[BEGIN RAW DATA]
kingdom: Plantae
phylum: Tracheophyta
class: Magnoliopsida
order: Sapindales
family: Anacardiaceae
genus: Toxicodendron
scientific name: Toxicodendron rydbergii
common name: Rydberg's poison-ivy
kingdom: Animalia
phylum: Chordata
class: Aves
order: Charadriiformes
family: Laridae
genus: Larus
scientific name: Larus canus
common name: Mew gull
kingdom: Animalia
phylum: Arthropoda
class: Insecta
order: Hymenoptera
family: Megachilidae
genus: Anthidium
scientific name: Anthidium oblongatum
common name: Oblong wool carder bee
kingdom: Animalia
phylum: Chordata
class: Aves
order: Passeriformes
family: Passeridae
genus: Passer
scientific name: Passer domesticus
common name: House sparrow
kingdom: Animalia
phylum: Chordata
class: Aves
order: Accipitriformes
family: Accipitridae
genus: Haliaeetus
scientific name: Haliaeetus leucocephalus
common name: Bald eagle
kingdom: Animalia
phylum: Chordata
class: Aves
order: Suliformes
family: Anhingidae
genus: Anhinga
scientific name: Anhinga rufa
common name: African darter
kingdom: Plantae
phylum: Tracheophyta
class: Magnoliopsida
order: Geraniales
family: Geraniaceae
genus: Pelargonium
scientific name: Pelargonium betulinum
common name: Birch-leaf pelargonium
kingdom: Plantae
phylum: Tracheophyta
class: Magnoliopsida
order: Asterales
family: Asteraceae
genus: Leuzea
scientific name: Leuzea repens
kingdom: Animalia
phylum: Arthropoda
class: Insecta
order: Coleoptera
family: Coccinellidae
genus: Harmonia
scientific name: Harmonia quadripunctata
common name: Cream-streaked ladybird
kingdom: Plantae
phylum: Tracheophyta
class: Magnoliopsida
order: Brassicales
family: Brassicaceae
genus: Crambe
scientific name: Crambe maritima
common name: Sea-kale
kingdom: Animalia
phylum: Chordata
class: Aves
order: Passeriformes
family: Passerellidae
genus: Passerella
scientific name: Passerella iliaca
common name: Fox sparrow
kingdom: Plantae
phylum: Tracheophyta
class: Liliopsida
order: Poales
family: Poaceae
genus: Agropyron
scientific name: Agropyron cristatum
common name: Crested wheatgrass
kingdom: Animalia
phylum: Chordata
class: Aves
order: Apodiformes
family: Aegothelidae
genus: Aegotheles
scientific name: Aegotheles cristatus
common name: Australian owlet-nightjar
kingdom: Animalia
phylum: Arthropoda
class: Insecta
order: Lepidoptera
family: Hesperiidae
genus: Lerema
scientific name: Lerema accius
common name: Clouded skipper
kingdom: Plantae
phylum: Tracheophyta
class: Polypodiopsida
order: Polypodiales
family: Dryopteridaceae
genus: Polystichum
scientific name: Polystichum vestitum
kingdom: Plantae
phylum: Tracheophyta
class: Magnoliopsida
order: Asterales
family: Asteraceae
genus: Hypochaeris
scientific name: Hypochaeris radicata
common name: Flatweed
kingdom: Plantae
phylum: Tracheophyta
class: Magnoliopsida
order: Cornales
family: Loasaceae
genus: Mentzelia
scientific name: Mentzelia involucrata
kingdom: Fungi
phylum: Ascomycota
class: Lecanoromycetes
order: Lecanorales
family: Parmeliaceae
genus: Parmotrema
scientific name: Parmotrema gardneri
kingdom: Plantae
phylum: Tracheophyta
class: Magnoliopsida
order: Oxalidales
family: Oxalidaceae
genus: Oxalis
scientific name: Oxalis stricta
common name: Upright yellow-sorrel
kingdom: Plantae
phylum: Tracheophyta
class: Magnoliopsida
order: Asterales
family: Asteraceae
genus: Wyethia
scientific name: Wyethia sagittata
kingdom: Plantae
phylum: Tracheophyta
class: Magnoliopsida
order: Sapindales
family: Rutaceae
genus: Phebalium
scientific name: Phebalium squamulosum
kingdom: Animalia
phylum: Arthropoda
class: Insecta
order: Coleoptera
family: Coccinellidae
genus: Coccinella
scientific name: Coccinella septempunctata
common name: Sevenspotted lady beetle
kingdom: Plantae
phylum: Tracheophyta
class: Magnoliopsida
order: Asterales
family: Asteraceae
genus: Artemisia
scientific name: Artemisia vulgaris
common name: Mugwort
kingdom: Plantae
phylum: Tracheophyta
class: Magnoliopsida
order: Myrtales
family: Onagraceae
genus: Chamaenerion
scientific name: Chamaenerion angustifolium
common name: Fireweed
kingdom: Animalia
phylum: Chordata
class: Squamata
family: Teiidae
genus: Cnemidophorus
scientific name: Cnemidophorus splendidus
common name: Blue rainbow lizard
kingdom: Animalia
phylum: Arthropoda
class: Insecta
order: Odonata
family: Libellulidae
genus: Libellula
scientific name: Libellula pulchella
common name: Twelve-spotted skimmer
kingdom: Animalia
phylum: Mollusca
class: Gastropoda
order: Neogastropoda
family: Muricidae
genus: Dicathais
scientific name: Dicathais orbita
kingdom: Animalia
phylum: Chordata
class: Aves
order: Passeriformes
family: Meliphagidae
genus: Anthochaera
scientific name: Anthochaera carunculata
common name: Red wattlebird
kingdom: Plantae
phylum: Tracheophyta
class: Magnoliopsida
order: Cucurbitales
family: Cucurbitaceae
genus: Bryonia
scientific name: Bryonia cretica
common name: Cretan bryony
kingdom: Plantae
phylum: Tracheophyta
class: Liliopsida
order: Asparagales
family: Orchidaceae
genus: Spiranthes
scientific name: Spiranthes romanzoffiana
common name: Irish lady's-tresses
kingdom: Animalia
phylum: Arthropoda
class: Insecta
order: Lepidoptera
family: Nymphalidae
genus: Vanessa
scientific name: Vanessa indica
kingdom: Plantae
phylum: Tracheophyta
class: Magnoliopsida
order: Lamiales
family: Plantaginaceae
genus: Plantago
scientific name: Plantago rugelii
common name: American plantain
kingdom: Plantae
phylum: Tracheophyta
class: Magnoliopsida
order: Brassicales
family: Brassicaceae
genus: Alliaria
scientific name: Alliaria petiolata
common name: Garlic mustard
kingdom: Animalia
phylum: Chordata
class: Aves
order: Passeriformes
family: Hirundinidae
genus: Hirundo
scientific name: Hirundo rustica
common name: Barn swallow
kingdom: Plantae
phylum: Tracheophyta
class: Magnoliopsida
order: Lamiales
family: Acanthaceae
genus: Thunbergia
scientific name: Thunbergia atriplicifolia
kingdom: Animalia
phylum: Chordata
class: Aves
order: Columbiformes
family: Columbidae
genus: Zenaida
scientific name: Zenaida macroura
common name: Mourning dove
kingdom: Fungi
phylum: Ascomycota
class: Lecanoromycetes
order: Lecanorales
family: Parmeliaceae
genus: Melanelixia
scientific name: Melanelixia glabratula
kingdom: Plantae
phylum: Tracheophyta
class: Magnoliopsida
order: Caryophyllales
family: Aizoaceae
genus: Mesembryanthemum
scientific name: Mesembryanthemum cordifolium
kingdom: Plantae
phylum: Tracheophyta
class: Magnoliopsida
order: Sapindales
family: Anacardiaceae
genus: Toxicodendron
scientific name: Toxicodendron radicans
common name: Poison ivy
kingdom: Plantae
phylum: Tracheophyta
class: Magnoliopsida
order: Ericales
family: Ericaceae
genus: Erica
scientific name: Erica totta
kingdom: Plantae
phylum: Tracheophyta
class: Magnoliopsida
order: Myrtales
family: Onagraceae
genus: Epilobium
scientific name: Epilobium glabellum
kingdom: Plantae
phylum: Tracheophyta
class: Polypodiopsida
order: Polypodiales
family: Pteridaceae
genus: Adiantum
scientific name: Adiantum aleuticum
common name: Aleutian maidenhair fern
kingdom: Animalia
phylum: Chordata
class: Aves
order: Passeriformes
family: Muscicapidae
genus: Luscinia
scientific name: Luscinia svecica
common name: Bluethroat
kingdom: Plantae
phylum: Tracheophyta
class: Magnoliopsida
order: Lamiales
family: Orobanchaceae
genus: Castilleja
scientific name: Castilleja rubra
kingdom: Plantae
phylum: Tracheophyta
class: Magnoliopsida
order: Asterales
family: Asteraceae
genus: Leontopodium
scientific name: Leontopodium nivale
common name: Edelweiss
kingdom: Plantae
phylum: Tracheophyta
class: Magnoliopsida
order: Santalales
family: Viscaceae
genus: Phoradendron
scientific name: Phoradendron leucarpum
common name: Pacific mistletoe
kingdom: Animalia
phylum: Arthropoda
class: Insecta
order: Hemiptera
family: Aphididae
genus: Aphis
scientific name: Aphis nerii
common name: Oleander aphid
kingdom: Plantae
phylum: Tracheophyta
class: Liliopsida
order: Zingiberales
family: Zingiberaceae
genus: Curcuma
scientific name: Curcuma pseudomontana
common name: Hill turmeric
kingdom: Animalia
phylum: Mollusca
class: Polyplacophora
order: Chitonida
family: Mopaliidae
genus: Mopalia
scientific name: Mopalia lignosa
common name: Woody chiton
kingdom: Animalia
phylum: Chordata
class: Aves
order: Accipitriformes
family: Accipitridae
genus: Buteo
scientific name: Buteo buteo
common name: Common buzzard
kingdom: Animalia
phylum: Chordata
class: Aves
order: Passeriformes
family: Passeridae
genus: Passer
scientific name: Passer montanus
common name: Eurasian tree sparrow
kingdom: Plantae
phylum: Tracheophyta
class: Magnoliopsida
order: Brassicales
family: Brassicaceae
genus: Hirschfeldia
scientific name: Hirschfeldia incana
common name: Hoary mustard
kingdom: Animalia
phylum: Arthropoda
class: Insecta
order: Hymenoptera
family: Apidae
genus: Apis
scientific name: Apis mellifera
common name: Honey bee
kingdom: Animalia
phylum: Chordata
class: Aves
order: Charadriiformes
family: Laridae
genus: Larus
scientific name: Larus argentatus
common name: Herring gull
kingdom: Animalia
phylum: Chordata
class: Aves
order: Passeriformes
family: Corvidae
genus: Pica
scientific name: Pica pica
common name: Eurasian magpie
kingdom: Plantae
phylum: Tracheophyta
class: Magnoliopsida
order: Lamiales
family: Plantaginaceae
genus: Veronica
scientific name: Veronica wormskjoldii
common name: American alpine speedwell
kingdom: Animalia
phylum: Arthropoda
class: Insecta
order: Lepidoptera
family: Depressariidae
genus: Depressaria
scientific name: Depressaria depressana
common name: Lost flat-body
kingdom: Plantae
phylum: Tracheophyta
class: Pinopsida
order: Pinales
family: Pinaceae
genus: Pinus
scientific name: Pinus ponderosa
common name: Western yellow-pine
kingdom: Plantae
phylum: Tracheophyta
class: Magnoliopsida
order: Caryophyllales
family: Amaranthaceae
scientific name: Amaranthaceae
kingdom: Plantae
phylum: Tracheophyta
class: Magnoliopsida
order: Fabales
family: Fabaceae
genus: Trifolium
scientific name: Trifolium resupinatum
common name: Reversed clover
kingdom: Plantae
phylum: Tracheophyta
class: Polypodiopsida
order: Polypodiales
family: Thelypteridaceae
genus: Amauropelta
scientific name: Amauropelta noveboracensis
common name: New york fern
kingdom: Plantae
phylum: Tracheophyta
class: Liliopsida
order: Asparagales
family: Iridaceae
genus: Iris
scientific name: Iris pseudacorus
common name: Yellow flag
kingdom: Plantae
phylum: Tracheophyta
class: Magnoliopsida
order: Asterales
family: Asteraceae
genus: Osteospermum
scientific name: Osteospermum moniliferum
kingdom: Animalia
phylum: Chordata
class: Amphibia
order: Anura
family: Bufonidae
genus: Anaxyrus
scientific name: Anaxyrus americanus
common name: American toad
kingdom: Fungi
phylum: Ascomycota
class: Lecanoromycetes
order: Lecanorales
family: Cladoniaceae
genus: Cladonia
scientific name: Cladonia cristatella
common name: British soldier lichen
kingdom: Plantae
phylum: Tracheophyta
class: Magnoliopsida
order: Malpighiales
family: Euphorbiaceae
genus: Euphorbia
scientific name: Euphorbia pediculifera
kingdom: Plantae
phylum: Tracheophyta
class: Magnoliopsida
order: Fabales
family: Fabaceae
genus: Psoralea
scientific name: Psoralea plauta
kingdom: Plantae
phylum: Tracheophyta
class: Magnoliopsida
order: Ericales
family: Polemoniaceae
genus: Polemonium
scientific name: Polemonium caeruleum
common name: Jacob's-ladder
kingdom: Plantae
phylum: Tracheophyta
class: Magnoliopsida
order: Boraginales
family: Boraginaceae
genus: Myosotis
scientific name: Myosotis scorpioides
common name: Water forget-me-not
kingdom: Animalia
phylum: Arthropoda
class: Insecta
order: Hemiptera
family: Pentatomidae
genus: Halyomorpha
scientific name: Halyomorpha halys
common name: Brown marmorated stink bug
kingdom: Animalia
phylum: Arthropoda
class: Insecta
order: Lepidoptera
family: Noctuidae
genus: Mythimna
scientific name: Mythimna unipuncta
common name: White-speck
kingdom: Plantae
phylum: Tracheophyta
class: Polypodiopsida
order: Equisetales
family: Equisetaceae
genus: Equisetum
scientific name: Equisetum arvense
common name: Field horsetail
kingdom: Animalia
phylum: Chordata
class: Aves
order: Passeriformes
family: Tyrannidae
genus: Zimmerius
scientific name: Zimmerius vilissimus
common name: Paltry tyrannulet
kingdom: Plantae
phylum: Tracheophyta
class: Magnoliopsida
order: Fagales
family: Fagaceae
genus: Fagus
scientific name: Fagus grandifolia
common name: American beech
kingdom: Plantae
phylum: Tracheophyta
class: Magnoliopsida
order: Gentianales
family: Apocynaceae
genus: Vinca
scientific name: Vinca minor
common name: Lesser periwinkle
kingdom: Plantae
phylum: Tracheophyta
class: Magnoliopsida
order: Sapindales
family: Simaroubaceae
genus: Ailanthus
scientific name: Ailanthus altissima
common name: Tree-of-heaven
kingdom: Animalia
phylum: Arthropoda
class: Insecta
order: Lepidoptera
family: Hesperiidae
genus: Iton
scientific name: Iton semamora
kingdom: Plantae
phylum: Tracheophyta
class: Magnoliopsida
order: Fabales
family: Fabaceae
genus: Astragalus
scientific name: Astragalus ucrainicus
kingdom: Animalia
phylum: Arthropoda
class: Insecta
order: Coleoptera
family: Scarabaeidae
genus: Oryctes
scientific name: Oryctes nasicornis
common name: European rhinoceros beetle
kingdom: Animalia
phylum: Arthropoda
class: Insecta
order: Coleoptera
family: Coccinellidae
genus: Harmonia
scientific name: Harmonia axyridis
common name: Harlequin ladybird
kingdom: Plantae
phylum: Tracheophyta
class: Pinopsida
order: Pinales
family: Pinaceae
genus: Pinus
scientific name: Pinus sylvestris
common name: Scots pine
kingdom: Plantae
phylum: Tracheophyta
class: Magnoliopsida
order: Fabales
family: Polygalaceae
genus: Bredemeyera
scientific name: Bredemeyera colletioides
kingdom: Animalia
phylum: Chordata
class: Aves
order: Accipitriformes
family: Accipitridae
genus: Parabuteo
[END RAW DATA]
→ EXERCISE DIRECTIONS
Return the lines of the data from the one containing "family: Apocynaceae" through the one containing "scientific name: Ailanthus altissima", with both included, and reproduce them without any change.

→ ANSWER TO THE EXERCISE
family: Apocynaceae
genus: Vinca
scientific name: Vinca minor
common name: Lesser periwinkle
kingdom: Plantae
phylum: Tracheophyta
class: Magnoliopsida
order: Sapindales
family: Simaroubaceae
genus: Ailanthus
scientific name: Ailanthus altissima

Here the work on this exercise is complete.